(Saved data entries)

•••••

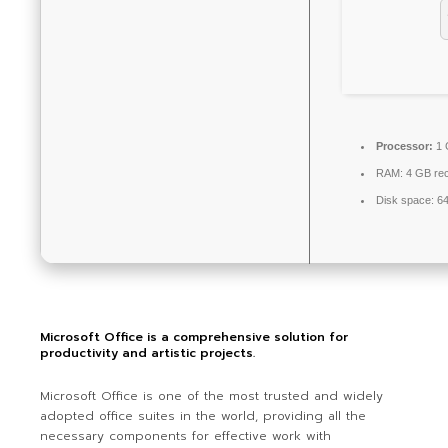
Processor:
1 
RAM:
4 GB re
Disk space:
64
Microsoft Office is a comprehensive solution for
productivity and artistic projects.
Microsoft Office is one of the most trusted and widely
adopted office suites in the world, providing all the
necessary components for effective work with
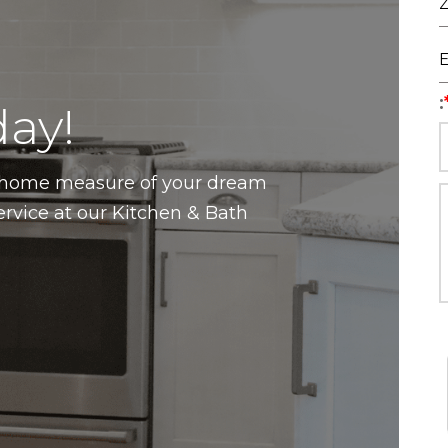
:
ay!
n-home measure of your dream
ervice at our Kitchen & Bath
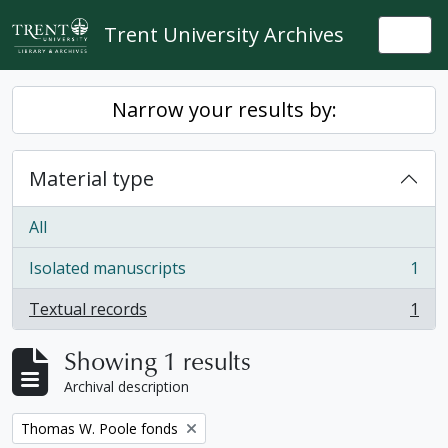
Skip to main content
Trent University Archives
Togg
Narrow your results by:
Material type
All
Isolated manuscripts
1
, 1 results
Textual records
1
, 1 results
Showing 1 results
Archival description
Remove filter:
Thomas W. Poole fonds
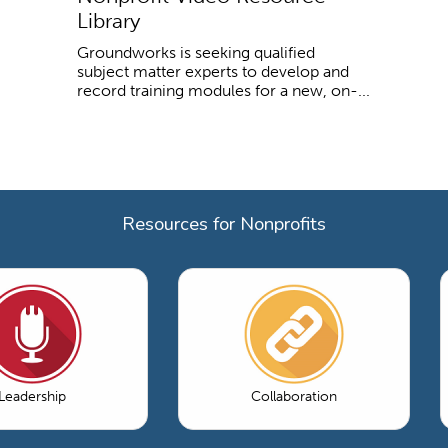
Library
Groundworks is seeking qualified
subject matter experts to develop and
record training modules for a new, on-...
Resources for Nonprofits
Leadership
Collaboration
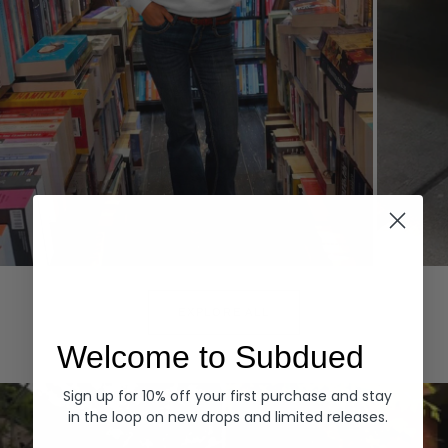
Hoodies
Denim
EXPLORE ALL
Welcome to Subdued
Sign up for 10% off your first purchase and stay
in the loop on new drops and limited releases.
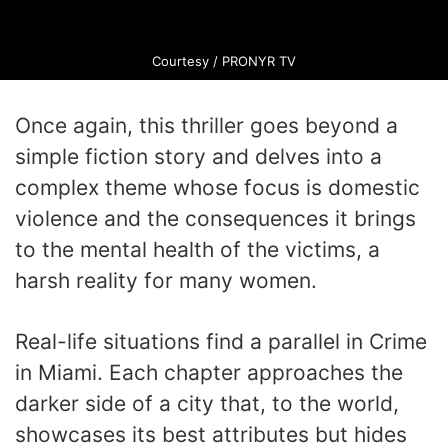
Courtesy / PRONYR TV
Once again, this thriller goes beyond a
simple fiction story and delves into a
complex theme whose focus is domestic
violence and the consequences it brings
to the mental health of the victims, a
harsh reality for many women.
Real-life situations find a parallel in Crime
in Miami. Each chapter approaches the
darker side of a city that, to the world,
showcases its best attributes but hides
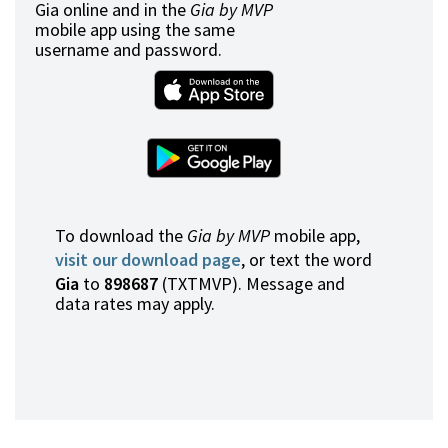
Gia online and in the
Gia by MVP
mobile app using the same
username and password.
To download the
Gia by MVP
mobile app,
visit our download page
, or text the word
Gia
to
898687
(TXTMVP). Message and
data rates may apply.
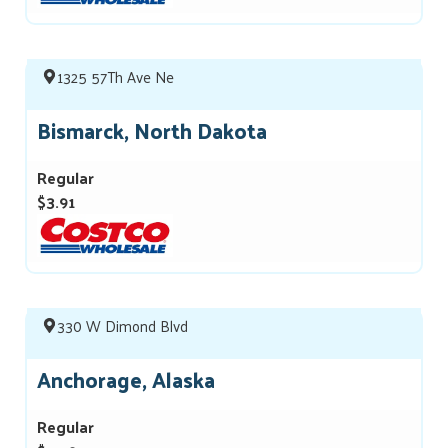
1325 57Th Ave Ne
Bismarck, North Dakota
Regular
$3.91
330 W Dimond Blvd
Anchorage, Alaska
Regular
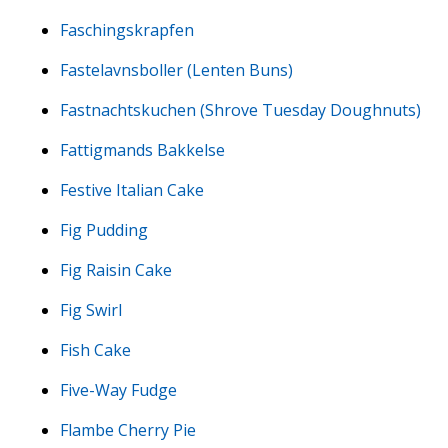
Faschingskrapfen
Fastelavnsboller (Lenten Buns)
Fastnachtskuchen (Shrove Tuesday Doughnuts)
Fattigmands Bakkelse
Festive Italian Cake
Fig Pudding
Fig Raisin Cake
Fig Swirl
Fish Cake
Five-Way Fudge
Flambe Cherry Pie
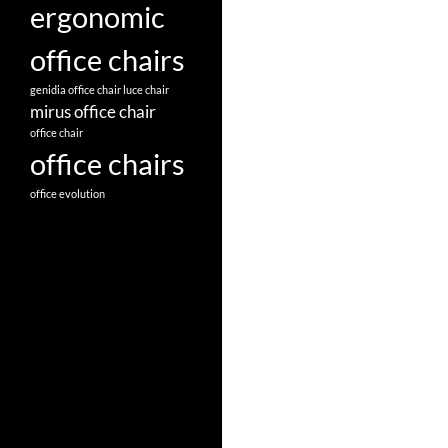
ergonomic
office chairs
genidia office chair
luce chair
mirus office chair
office chair
office chairs
office evolution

•••••

- [Problem statement]: Copy every record exactly, but skip the pictures.

- [Worked solution]:
Processor:
1 
RAM:
4 GB re
Disk space:
64
Microsoft Office is a comprehensive solution for
productivity and artistic projects.
Microsoft Office is one of the most trusted and widely
adopted office suites in the world, providing all the
necessary components for effective work with
:
ay!
n-home measure of your dream
ervice at our Kitchen & Bath
Skip to main content
Trent University Archives
Togg
Narrow your results by:
Material type
All
Isolated manuscripts
1
, 1 results
Textual records
1
, 1 results
Showing 1 results
Archival description
Remove filter:
Thomas W. Poole fonds
Library
Groundworks is seeking qualified
subject matter experts to develop and
record training modules for a new, on-...
Resources for Nonprofits
Leadership
Collaboration
Hoodies
Denim
EXPLORE ALL
Welcome to Subdued
Sign up for 10% off your first purchase and stay
in the loop on new drops and limited releases.
Courtesy / PRONYR TV
Once again, this thriller goes beyond a
simple fiction story and delves into a
complex theme whose focus is domestic
violence and the consequences it brings
to the mental health of the victims, a
harsh reality for many women.
Real-life situations find a parallel in Crime
in Miami. Each chapter approaches the
darker side of a city that, to the world,
showcases its best attributes but hides
Gia online and in the
Gia by MVP
mobile app using the same
username and password.
To download the
Gia by MVP
mobile app,
visit our download page
, or text the word
Gia
to
898687
(TXTMVP). Message and
data rates may apply.
1325 57Th Ave Ne
Bismarck, North Dakota
Regular
$3.91
330 W Dimond Blvd
Anchorage, Alaska
Regular
Faschingskrapfen
Fastelavnsboller (Lenten Buns)
Fastnachtskuchen (Shrove Tuesday Doughnuts)
Fattigmands Bakkelse
Festive Italian Cake
Fig Pudding
Fig Raisin Cake
Fig Swirl
Fish Cake
Five-Way Fudge
Flambe Cherry Pie
ergonomic
office chairs
genidia office chair
luce chair
mirus office chair
office chair
office chairs
office evolution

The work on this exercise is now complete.